Texto para leitura:
____
Quem quiser cortar caminho poderá começar
assistindo à entrevista de Weber ao repórter Mario Sergio Conti no programa
Diálogos, da GloboNews,
que irá ao ar nesta sexta-feira. Nele, virá a revelação das conversas de
chineses com o então ministro Delfim Netto nos anos 1980, durante o ocaso
inflacionário do Milagre Brasileiro.
Weber faz um estudo erudito da economia
chinesa e chega ao momento das reformas que acordaram o gigante:
— A mão invisível [do mercado] foi
introduzida sob a orientação da mão visível [do Estado].
Muitos países em muitas épocas tentaram
isso e deram com os burros n’água. A China conseguiu porque suas decisões foram
tomadas por meio de um sutil processo de consultas.
Na cúpula, a política chinesa é feroz. O presidente Liu Shaoqi morreu em 1969 numa enxovia, e a poderosa mulher de Mao Tsé-Tung matou-se na cadeia. (Pelo menos 16 milhões de chineses, possivelmente 40 milhões, morreram de fome.) Depois da morte de Mao, a sutileza operou no meio de campo.
No renascimento da China surgiram figuras
que, durante a Revolução Cultural (1966-1976), haviam sido desterradas ou
presas. Sun Yefang dizia que “a lei do valor não era a marca registrada do
capitalismo, mas uma regra econômica universal”.
____
Seu objetivo: Segundo o texto sobre a economia chinesa, em que programa e em que emissora será exibida a entrevista de Weber?

Entradas de dados:
____
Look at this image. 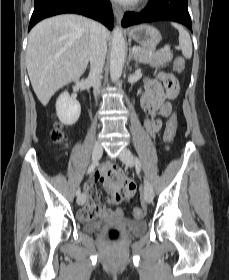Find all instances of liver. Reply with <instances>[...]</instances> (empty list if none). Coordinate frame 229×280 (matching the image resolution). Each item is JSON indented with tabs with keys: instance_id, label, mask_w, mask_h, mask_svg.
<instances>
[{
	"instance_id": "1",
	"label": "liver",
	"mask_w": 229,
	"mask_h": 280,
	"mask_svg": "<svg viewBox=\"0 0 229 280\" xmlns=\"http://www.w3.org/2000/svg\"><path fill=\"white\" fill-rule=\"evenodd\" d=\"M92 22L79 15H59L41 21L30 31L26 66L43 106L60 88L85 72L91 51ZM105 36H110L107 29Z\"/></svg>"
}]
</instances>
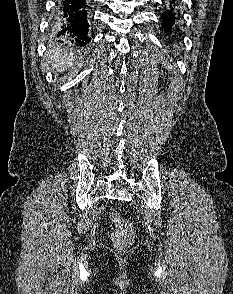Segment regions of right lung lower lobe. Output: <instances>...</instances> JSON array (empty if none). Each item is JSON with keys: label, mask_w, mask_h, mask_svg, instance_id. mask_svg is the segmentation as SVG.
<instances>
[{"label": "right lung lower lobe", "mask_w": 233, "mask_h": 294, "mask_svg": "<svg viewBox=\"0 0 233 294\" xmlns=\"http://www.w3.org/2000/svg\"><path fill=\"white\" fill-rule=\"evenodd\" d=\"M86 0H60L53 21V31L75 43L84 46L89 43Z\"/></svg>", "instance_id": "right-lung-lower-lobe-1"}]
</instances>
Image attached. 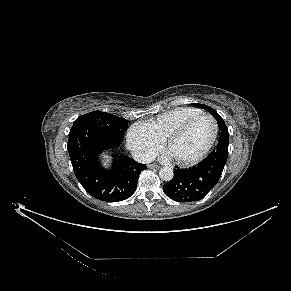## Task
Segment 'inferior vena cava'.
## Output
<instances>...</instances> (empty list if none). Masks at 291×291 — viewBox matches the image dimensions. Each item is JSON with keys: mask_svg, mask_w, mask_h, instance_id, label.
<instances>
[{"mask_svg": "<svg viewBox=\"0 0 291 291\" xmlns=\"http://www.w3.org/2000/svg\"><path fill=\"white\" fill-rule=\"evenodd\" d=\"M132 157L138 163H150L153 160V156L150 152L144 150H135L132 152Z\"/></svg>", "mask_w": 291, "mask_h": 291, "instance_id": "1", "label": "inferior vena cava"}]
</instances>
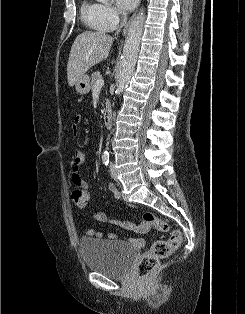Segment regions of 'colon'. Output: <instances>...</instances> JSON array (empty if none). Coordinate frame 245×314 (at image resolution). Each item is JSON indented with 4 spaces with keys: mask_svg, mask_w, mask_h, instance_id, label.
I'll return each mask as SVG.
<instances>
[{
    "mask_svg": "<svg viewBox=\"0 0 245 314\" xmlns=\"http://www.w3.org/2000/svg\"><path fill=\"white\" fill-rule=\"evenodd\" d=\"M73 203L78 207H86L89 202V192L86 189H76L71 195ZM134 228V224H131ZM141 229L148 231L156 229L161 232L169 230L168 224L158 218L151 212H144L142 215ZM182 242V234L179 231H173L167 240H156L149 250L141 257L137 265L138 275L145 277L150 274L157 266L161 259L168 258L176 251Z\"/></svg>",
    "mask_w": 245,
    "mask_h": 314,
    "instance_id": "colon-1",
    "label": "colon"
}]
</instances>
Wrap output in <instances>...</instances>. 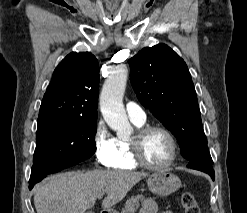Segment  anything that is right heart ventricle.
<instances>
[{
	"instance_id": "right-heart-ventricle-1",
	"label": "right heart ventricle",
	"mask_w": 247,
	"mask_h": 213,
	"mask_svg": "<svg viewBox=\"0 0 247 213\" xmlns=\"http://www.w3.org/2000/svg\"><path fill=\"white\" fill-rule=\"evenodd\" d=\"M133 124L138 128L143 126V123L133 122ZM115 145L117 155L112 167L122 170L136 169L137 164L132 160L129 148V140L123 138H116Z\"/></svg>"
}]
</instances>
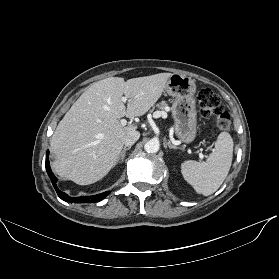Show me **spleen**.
____
Resultado do exercício: No programa Diálogos, da GloboNews.